You see, Jesus is trying to disrupt the system of the rich getting ahead and the poor falling behind but not by reversing it. Simply turning the system on its head, so that the poor get ahead and the rich fall behind doesn’t abolish the system, it just recreates it in a new way. There’s still injustice and unfairness and inequality. Instead, Jesus shows us how God breaks apart the system, by stepping completely outside of it, by making all things possible.
This is what the kingdom of heaven is about––creating a totally new system of inclusion that is entirely free of merit or conditions or worth. This is why God’s grace and mercy and love are so mind-blowing. What God is doing is radical: welcoming in absolutely everyone––especially those whom we think least deserve it, either because they’re too rich or because they’re too poor. It tells us that in God’s eyes, all the measures of worth that we hold, whether those are measures of financial net worth, or Instagram likes, or good intentions, or selfless living are meaningless. We might as well measure our worth by our shoe size, or our bone density, or the month we were born for all the good it would do. Because God abandons measurements altogether. How we compare to other people, where we stand in line, becomes completely irrelevant. Everybody gets in.
Which is both bad news and good news. It’s bad news if we’ve spent our lives trying to accumulate wealth, and using it to get to the front of the line (which, btw, is all of us when you look at how even the poorest among us are still richer than 70% of the world). It means we’ve spent our lives on nothing, and, like the man who came before Jesus, we will be much grieved when Jesus tells us that what we have is worthless.
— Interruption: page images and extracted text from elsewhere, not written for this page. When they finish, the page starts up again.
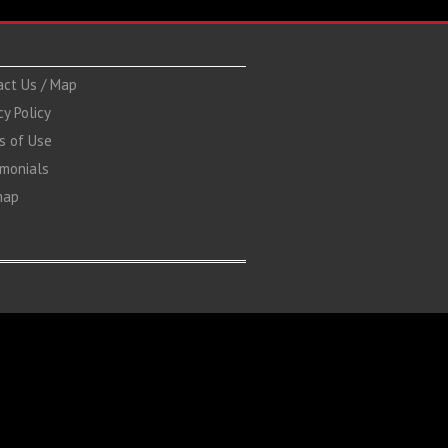
act Us / Map
cy Policy
s of Use
imonials
map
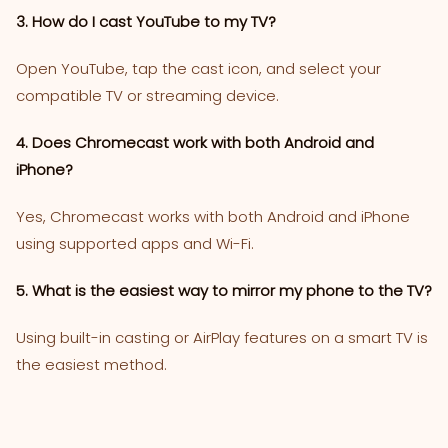
3. How do I cast YouTube to my TV?
Open YouTube, tap the cast icon, and select your
compatible TV or streaming device.
4. Does Chromecast work with both Android and
iPhone?
Yes, Chromecast works with both Android and iPhone
using supported apps and Wi-Fi.
5. What is the easiest way to mirror my phone to the TV?
Using built-in casting or AirPlay features on a smart TV is
the easiest method.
We’ve spent all our time and energy getting nowhere and when we die, the moths and rust will consume the worth we’ve stored up on earth.
It’s bad news if we’re hoping for the great reversal at the end of time, when everybody’s going to get what’s coming to them, and those Stampede Express Pass holders aren’t even going to be allowed in the gates. It’s bad news if we’re secretly hoping for a little schadenfreude and just desserts on the Day of Judgement. Yes, the first shall be last and the last shall be first, but everyone’s still getting in.
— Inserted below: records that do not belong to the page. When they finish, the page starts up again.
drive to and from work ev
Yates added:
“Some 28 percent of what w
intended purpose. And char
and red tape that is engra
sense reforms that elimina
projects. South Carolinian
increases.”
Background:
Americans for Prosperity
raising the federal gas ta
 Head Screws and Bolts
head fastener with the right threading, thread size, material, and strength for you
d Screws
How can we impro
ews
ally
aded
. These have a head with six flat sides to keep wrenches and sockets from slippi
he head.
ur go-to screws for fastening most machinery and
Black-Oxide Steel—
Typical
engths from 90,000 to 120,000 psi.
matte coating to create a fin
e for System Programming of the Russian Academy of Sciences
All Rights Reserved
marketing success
At the same time, God’s radical welcome is good news if we’ve spent our lives trying to accumulate wealth and still ending up at the back of the line, (which, again, is all of us when you look at how 1% of the world owns 50% of it). It means we can stop spending the rest of our lives in the pursuit of wealth as a means to feeling better about ourselves. It disconnects money from morality, and frees us from thinking that if we have money, we’re doing something right, and if we don’t, we’re doing something wrong, or vice versa. It’s good news if we turn around and realize we were at the front of the line the whole time and didn’t mean to be. It’s good news if we have no hope of even making it to the line, never mind being one of the last who get to be first.
As much as we might wish it were so, Jesus is not taking the idea that was prevalent at the time––that money gets you into heaven––and flipping it on its head to suggest that money keeps you out of heaven. God does not measure our worth by money at all. God measures our worth by the amount of grace and mercy and love that God makes available to us, which is an infinite amount. God’s grace towards you is infinite, which makes you infinitely worthy to be in God’s kingdom, no matter how much money you have or don’t have. God’s mercy towards you is infinite, which makes you infinitely bold to come before God, no matter how righteous or unrighteous you are. God’s love for you is infinite, which makes you infinitely welcome into God’s presence, no matter where in line you stand. Thanks be to God. Amen.